Aday İhsanoğlu’nun seçim beyannamesindeki “hiçbir partiye diğer partilerden daha yakın veya uzak değilim” sözleri de “tarafsız”lığını vurgulama amacı taşımaktadır. Ramazan ayının bitmesiyle beraber aday İhsanoğlu ilk mitingi 2 Ağustosta Hatay’da düzenlemiştir; İhsanoğlu’nu seçim sloganı “Sevgiyi Ekmek için, Bolluğu Ekmek için, Ekmek İçin Ekmeleddin” ve kısaca “Ekmek için Ekmeleddin” olmuştur.
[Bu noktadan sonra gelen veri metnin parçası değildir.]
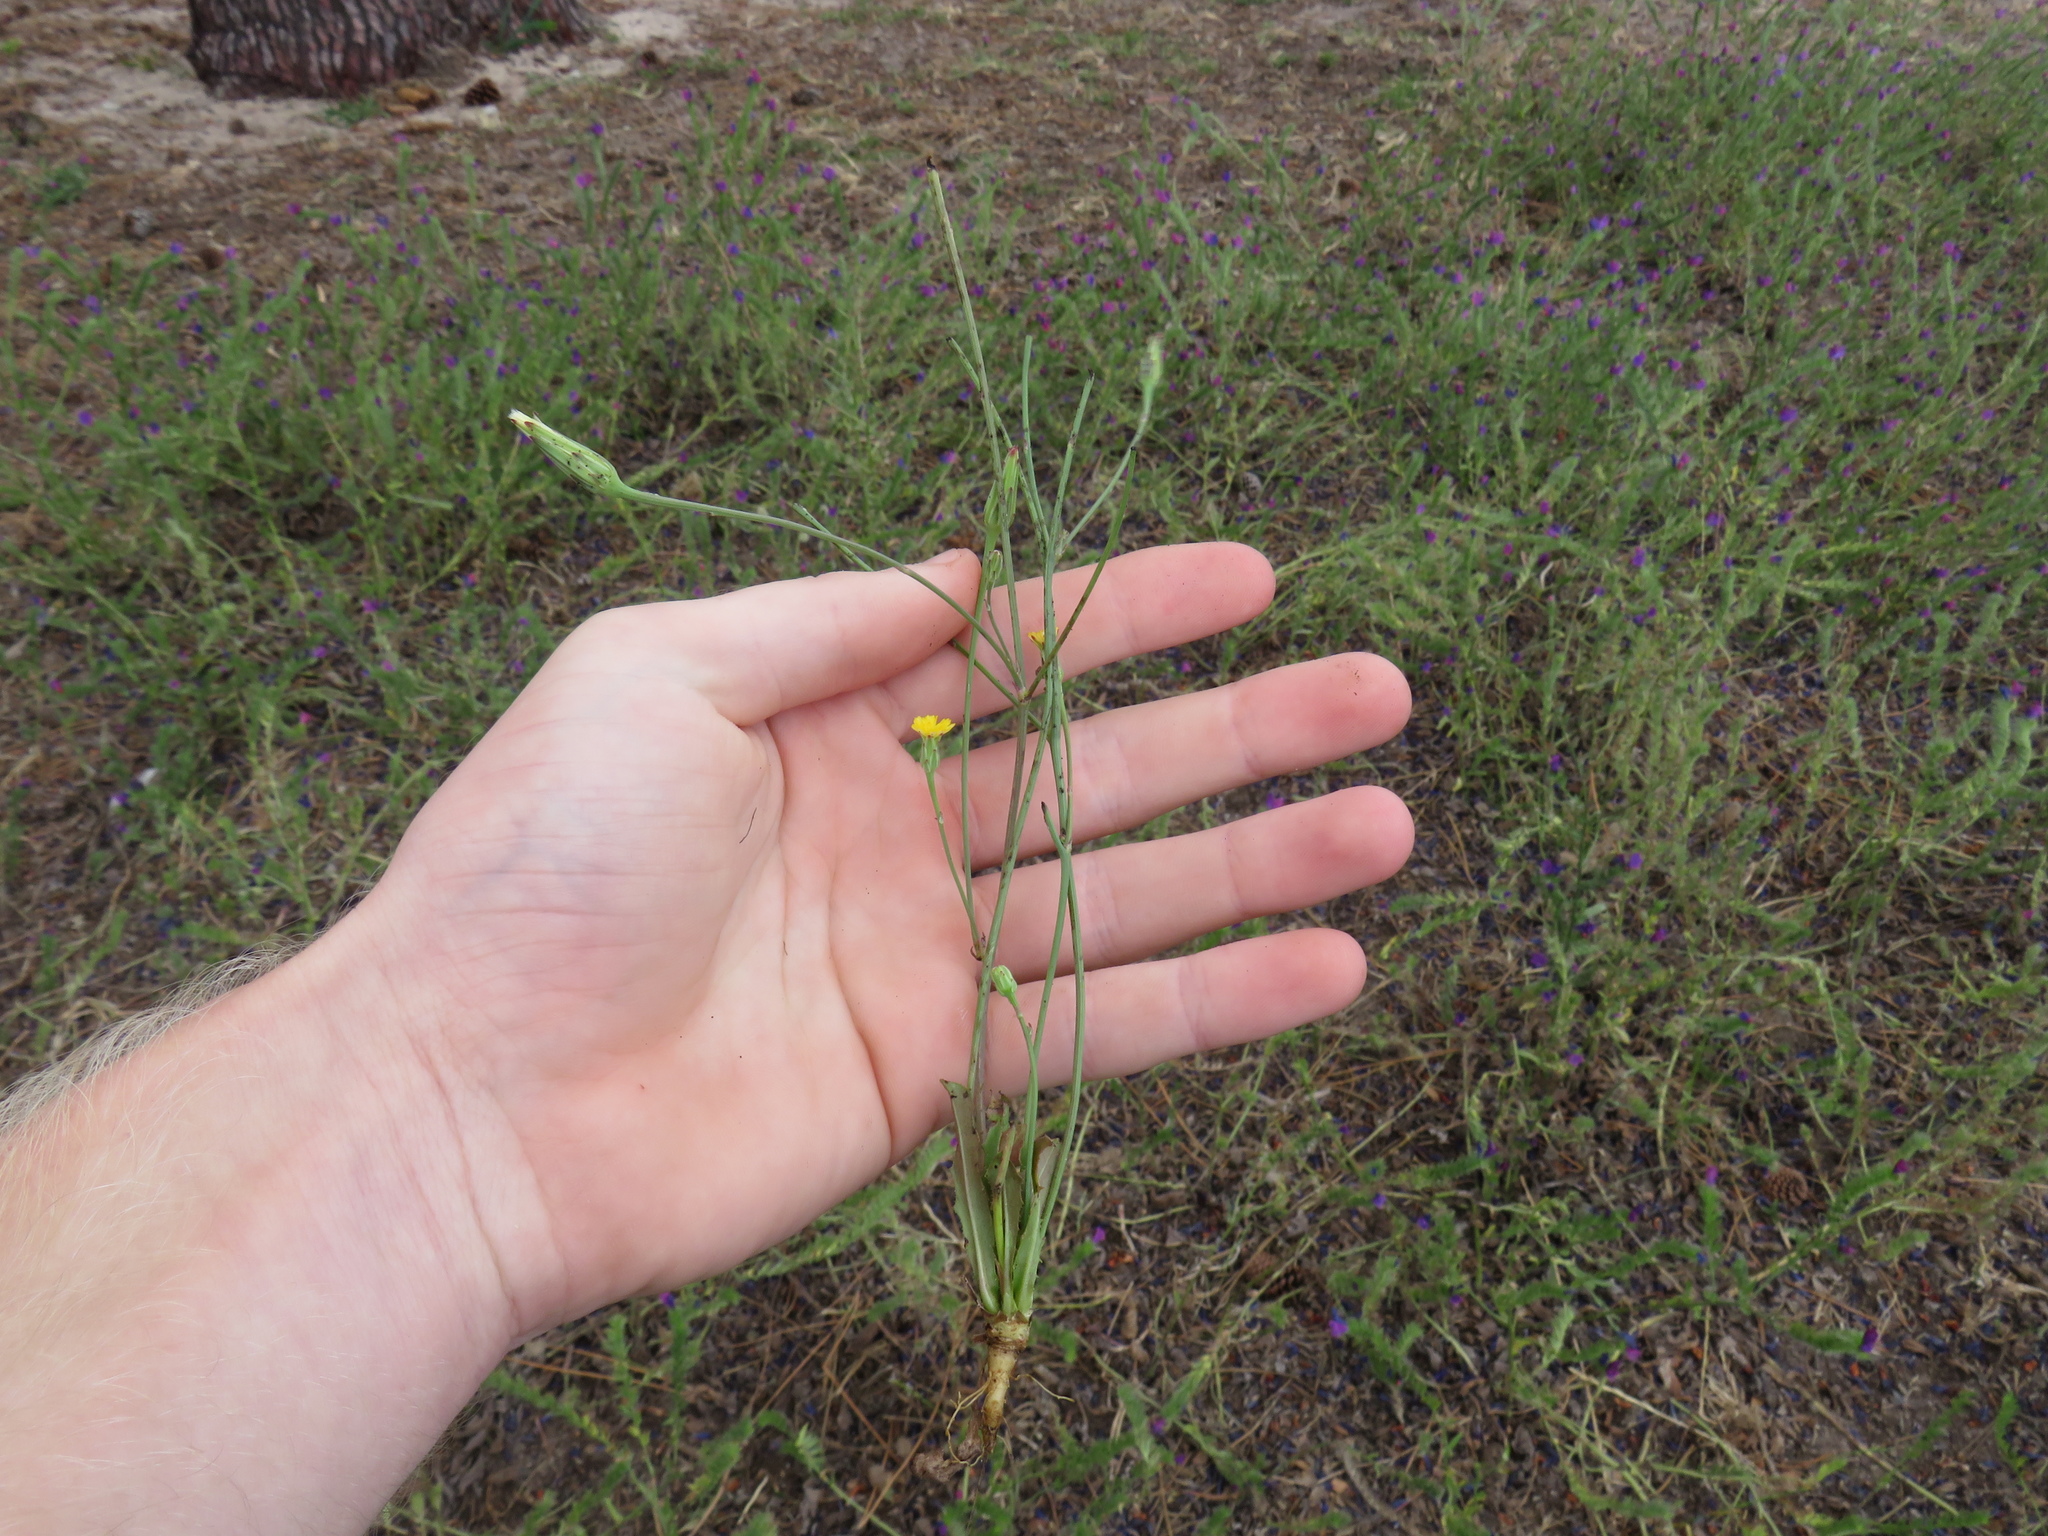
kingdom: Plantae
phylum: Tracheophyta
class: Magnoliopsida
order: Asterales
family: Asteraceae
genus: Hypochaeris
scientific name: Hypochaeris glabra
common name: Smooth catsear
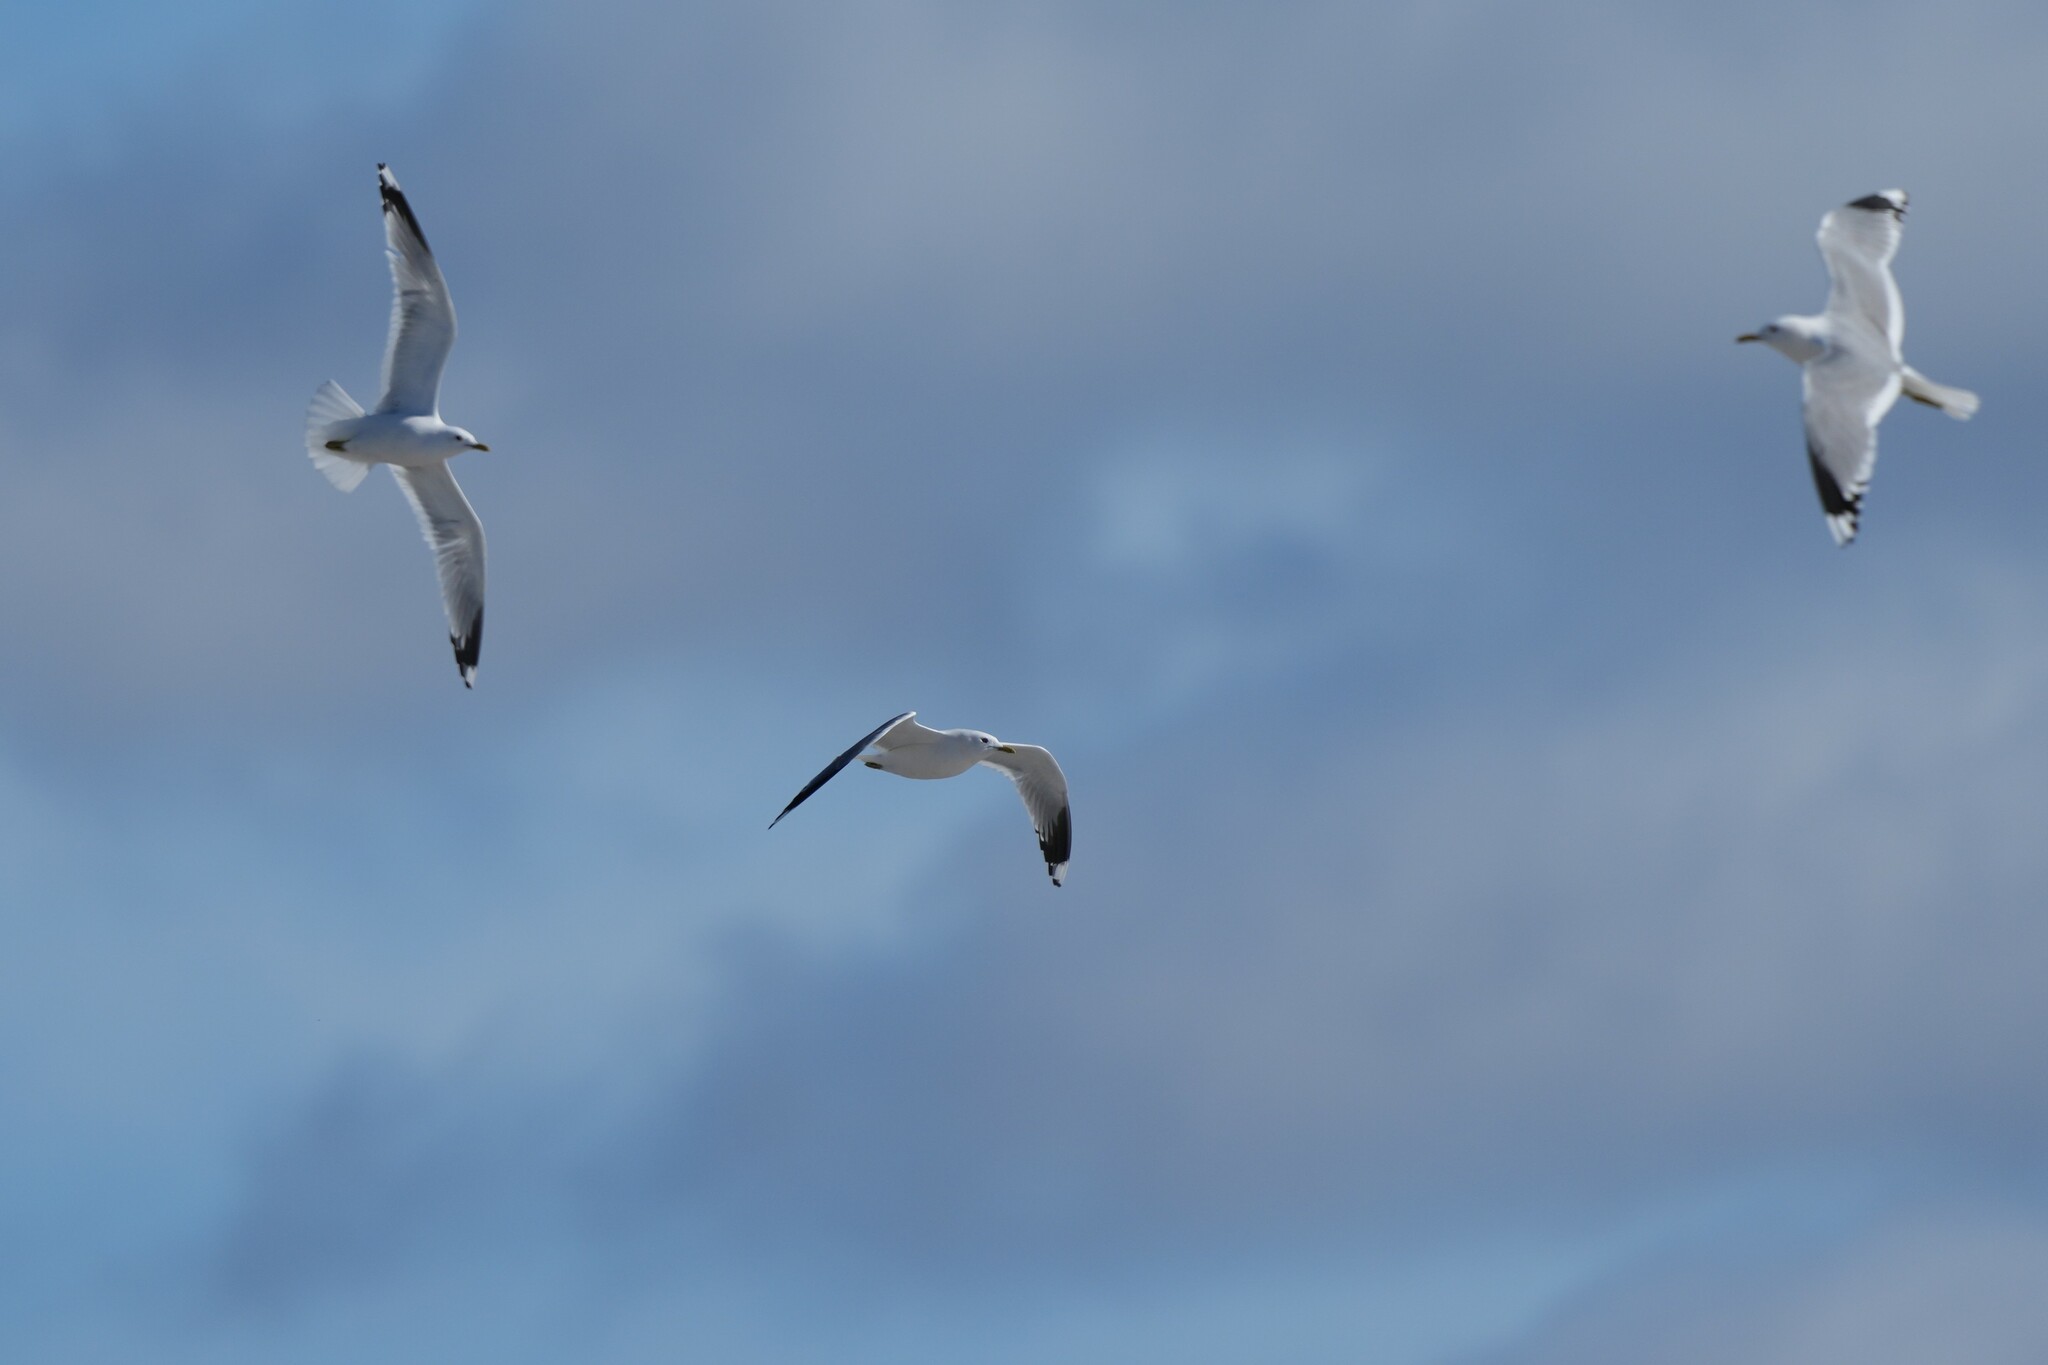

Erdoğan’ın milli marşla ilgili yorumlarına yönelik İhsanoğlu Mehmet Akif Ersoy’un babasının en iyi arkadaşı olduğunu ve marşı çocukluğundan beri ezbere bildiğini söylemiştir (Zaman, 2014). 16 Temmuzda aday İhsanoğlu Ankara’daki Filistin Konsolosluğunu ziyaret etmiş ve Türkiye’nin İsrail-Filistin meselesinde tarafsız kalması gerektiğine dair yaptığı iddia edilen açıklamaların asılsız olduğunu belirtmiştir (Gundem, 2014). Bir açıklamasında “Zalimle mazlum arasında tarafsız olamazsınız” diyerek İsrail’in Filistin politikasını eleştirmiştir. İhsanoğlu Filistin’in Uluslararası Ceza Mahkemesi'ne gitmesi gerektiğini savunmuştur (Habertürk, 2014).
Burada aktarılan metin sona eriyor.